“The whole case!” said John. “But, my dear fellow, that’s only half the case.”
“What do you mean?”
“The other half,” said John, “is the case from her point of view.”
“I don’t see,” said Peter, “how her point of view can be different from mine.”
John’s thoughts flew back to a February evening, more than two years earlier. It seemed to him that Sir Timothy stood before him, surprised, pompous, argumentative. But he saw only Peter, looking at him with his father’s grey eyes set in a boy’s thin face.
“My experience as a barrister,” he said, with a curious sense of repeating himself, “has taught me that it is possible for two persons to take diametrically opposite views of the same question.”
“And what happens then?” said Peter, stupidly.
“Our bread and butter.”
“But why should my mother leave the place she’s lived in for years and years, and go gadding about all over the world—at her time of life? I don’t see what can be said for the wisdom of that?”
“Nothing from your point of view, I dare say,” said John. “Much from hers. If you are willing to listen, and if,” he added smiling, as an afterthought, “you will promise not to interrupt?”

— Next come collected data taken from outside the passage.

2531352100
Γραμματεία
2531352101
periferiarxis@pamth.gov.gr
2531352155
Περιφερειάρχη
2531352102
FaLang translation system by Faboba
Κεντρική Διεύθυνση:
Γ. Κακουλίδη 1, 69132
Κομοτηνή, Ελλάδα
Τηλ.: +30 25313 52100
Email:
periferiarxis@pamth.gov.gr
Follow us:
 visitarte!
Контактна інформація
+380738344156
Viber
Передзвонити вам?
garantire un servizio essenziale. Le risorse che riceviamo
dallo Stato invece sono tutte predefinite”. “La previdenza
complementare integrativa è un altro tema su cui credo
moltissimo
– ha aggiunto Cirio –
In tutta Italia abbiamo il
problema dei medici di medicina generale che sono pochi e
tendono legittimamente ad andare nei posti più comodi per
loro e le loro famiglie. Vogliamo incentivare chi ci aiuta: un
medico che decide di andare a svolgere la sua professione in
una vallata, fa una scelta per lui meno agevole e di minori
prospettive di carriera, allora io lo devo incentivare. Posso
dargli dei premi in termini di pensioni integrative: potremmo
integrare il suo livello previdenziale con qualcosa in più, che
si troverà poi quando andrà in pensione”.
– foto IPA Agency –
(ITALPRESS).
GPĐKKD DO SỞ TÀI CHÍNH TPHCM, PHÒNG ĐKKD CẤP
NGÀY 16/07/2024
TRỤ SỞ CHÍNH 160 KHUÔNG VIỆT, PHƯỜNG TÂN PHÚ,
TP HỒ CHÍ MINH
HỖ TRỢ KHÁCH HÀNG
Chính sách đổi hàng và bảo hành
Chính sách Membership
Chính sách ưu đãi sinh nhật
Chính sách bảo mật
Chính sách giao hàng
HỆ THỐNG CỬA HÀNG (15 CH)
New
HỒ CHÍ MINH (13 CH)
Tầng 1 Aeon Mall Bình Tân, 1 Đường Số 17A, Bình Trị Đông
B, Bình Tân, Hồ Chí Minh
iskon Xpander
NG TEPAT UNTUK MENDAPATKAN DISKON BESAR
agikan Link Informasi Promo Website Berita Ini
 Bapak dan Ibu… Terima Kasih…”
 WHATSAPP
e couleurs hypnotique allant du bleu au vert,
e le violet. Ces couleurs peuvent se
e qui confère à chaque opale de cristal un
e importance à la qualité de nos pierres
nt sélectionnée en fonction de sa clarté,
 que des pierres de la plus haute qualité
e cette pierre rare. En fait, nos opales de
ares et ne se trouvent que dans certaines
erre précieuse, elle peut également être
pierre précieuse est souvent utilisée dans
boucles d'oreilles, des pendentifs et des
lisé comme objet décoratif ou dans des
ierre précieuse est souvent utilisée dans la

“Well,” said Peter, rather doubtfully, “all right, I promise. You won’t be long, I suppose?”
He glanced stealthily down towards the ferry, though he knew that Sarah would not be there for a couple of hours at least, and that he could reach it in less than ten minutes. But half the pleasure of meeting Sarah consisted in waiting for her at the trysting-place.
John observed the glance, and smiled imperceptibly. He took out his watch.
“I shall speak,” he said, carefully examining it, “for four minutes.”
“Let’s sit,” said Peter. “It’s warm enough now, in all conscience.”
They sat upon an old stone bench below the turret. Peter leant back with his black head resting against the wall, his felt hat tipped over his eyes and his pipe in his mouth. He looked comfortable, even good-humoured.
“Go ahead,” he murmured.
“To understand the case from your mother’s point of view, I am afraid it is necessary,” said John, “to take a rapid glance at the circumstances of her life which have—which have made her what she is. She came here, as a child, didn’t she, when her father died; and though he had just succeeded to the earldom, he died a very poor man? Your father, as her guardian, spared no pains, nor expense for that matter, in educating and maintaining her. When she was barely seventeen years old, he married her.”
There was a slight dryness in John’s voice as he made the statement, which accounted for the gruffness of Peter’s acquiescence.